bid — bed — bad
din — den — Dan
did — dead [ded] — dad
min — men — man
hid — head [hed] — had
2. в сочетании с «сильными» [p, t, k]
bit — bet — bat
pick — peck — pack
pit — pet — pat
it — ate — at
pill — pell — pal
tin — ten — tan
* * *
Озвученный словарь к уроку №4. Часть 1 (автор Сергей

###

## TASK PROMPT:
Retype each line above exactly as written.

## EXPECTED ANSWER:
bid — bed — bad
din — den — Dan
did — dead [ded] — dad
min — men — man
hid — head [hed] — had
2. в сочетании с «сильными» [p, t, k]
bit — bet — bat
pick — peck — pack
pit — pet — pat
it — ate — at
pill — pell — pal
tin — ten — tan
* * *
Озвученный словарь к уроку №4. Часть 1 (автор Сергей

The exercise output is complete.